Member Highlight: The Central Ohio Transit Authority (COTA)
The Central Ohio Transit Authority (COTA) serves as the transit agency for Franklin County, Ohio. Since its start in 1972, COTA has evolved into a leading innovator in public transit, with its vision as its focus “to move every life forward.” The transit agency goes beyond fixed route service by providing a free downtown circulator, a bus rapid transit lite service on a Central Ohio Corridor, a direct airport line, and micro-transit in select communities to provide more efficient connections to the fixed route service outside its service area.
In addition to providing efficient and dynamic transit service, COTA has set ambitious sustainability goals. The transit agency aims to operate a fully no- or low-emission fleet by 2025 and net-zero carbon emissions by 2045. COTA is also part of the city-wide commitment to low and no emissions as part of the City of Columbus’ Climate Action Plan and believes that delivering environmentally friendly, sustainable, and affordable transportation solutions is the best way to serve all Central Ohio customers and residents.
COTA outlined its first clean-fuel initiative in 2013 and updated that plan to include electric vehicles in 2021 by purchasing its first two electric coaches. These initial additions of electric vehicles allow COTA to continually study the feasibility of electric coaches across its fleet. COTA also ensures it develops the infrastructure to support clean fuel and electric vehicles.
In 2013, COTA began investing in Compressed Natural Gas vehicles. This included building CNG processing stations onsite at its McKinley Avenue and Fields Avenue facilities. COTA has purchased approximately 28 CNG vehicles yearly. By 2025, COTA will retire its last diesel bus.
In 2021, COTA began purchasing electric transit vehicles to add to its fleet. In 2022, COTA committed to only purchase zero-emission buses. Currently, COTA has 10 electric buses with 14 more scheduled for delivery by the end of the year and 26 ordered for delivery in 2024. COTA’s fleet has 251 CNG, 10 electric, and 41 diesel vehicles, with at least 8 of those planned for retirement by the end of 2023.
COTA is very active in obtaining federal grants for its sustainability efforts. In 2022, COTA was awarded $26.7 million in grants from the U.S. Department of Transportation’s Federal Transit Administration (FTA), to purchase 28 battery-electric transit vehicles. Beginning in 2025, COTA plans to buy 28 electric transit vehicles yearly.
COTA is looking at the best ways to integrate electric vehicles into the transit system. COTA’s latest tests show these vehicles get about 150 miles on a single charge. Hence, it is critical to performance to determine the best placement so they are deployed efficiently and can quickly come in and out of service for charging. In 2024, COTA plans to install 6 pantograph chargers at strategic locations on high-traffic transit lines to charge electric buses during their routes.

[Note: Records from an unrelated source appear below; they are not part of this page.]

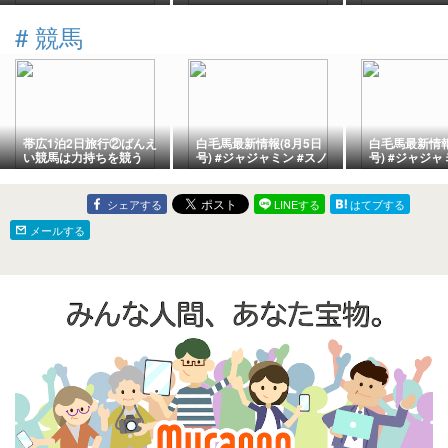
事が楽にならない理由
2026/8/6(木)
#
競馬
帯広1泊2日旅行②ばんえ
白毛馬最新情報(8月5日
白毛馬最新情報
い競馬は力持ちを競う
号) #ジャジャミン #スノ
号) #ジャジャ
ーエルヴァ #スーホ #ス
ーエルヴァ #ス
ノーウィスパー #カルパ
ノーウィスパー
#ゴージャス #シュネーグ
#ゴージャス 
シェアする
LINEする
はてブする
ロッケン
ロッケン
メールする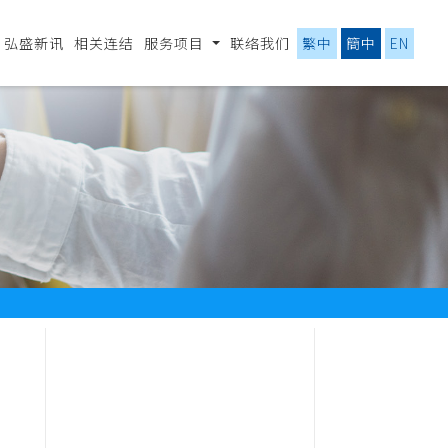
弘盛新讯
相关连结
服务项目
联络我们
繁中
簡中
EN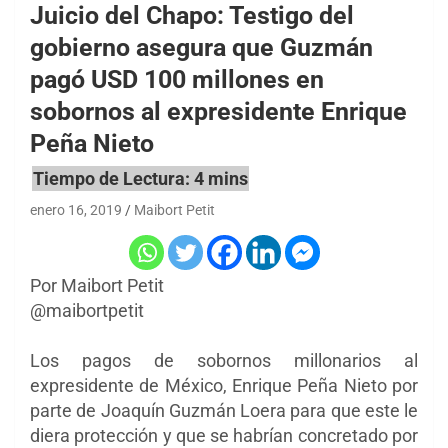
Juicio del Chapo: Testigo del
gobierno asegura que Guzmán
pagó USD 100 millones en
sobornos al expresidente Enrique
Peña Nieto
enero 16, 2019
Maibort Petit
Por Maibort Petit
@maibortpetit
Los pagos de sobornos millonarios al
expresidente de México, Enrique Peña Nieto por
parte de Joaquín Guzmán Loera para que este le
diera protección y que se habrían concretado por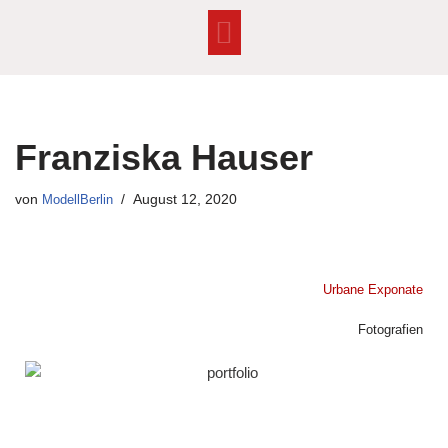
Zum
Inhalt
springen
Franziska Hauser
von
ModellBerlin
August 12, 2020
Urbane Exponate
Fotografien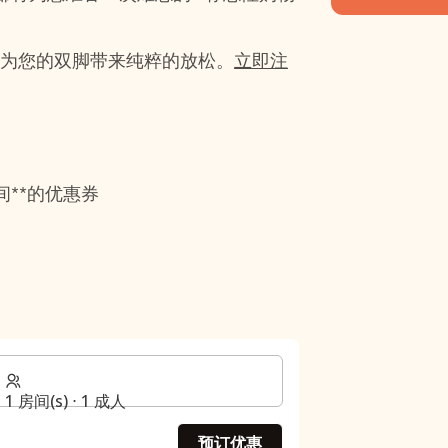
**，为您的双脚带来纯粹的放松。
立即注
**的优惠券
1 房间(s) ⋅ 1 成人
预订优惠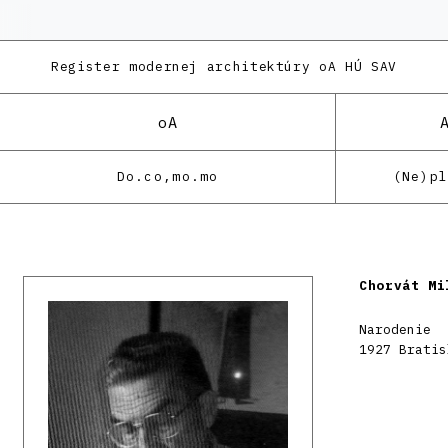
Register modernej architektúry
oA HÚ SAV
oA
Do.co,mo.mo
(Ne)p
Chorvát Mi
Narodenie
1927 Bratis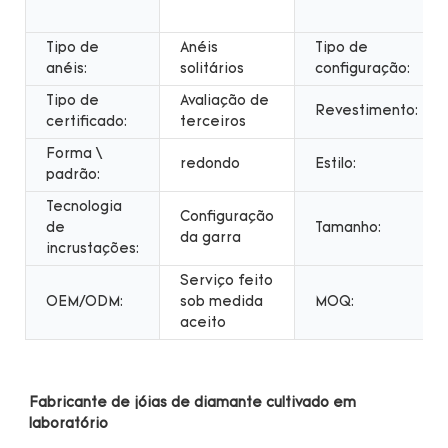
Tipo de
Anéis
Tipo de
anéis:
solitários
configuração:
Tipo de
Avaliação de
Revestimento:
certificado:
terceiros
Forma \
redondo
Estilo:
padrão:
Tecnologia
Configuração
de
Tamanho:
da garra
incrustações:
Serviço feito
OEM/ODM:
sob medida
MOQ:
aceito
Fabricante de jóias de diamante cultivado em 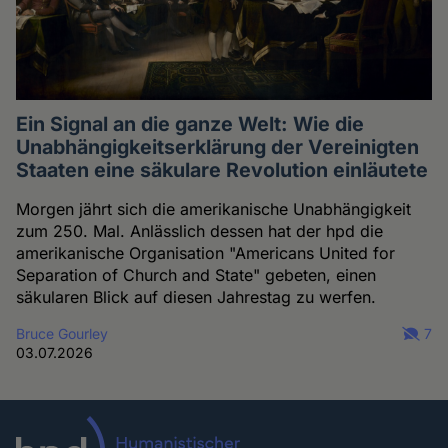
Ein Signal an die ganze Welt: Wie die
Unabhängigkeitserklärung der Vereinigten
Staaten eine säkulare Revolution einläutete
Morgen jährt sich die amerikanische Unabhängigkeit
zum 250. Mal. Anlässlich dessen hat der hpd die
amerikanische Organisation "Americans United for
Separation of Church and State" gebeten, einen
säkularen Blick auf diesen Jahrestag zu werfen.
Bruce Gourley
7
03.07.2026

COTA is also nearing the end of a significant $65 million renovation to the primary transit facility at McKinley Avenue, which includes expanding electric charging capabilities to ease the transition to diesel-free transit vehicles by ensuring the charging infrastructure is in place to meet new electric vehicle demands.
Clean Fuels Ohio is proud to have COTA as a Platinum Level Member of our organization and a leader in sustainable mobility. We recognize that Communities that invest in public transit reduce the nation’s carbon emissions by 63 million metric tons annually, according to the American Public Transit Association. Thank you, COTA, for your leadership in moving more people with clean-powered transit vehicles and your support as a CFO Member!
“Delivering environmentally friendly transportation solutions helps keep our neighborhoods healthy and prosperous. We are now ahead of the curve in reducing greenhouse gas emissions by 9% between 2012 and 2020, while the Central Ohio region saw a 40% increase in transportation-related GHG emissions. That reduction equates to $10M savings for Franklin County largely through improved health outcomes in our own neighborhoods. Though transit isn’t typically a major contributor to greenhouse gas emissions, our ability to provide efficient, equitable transit can be a powerful part of the solution.”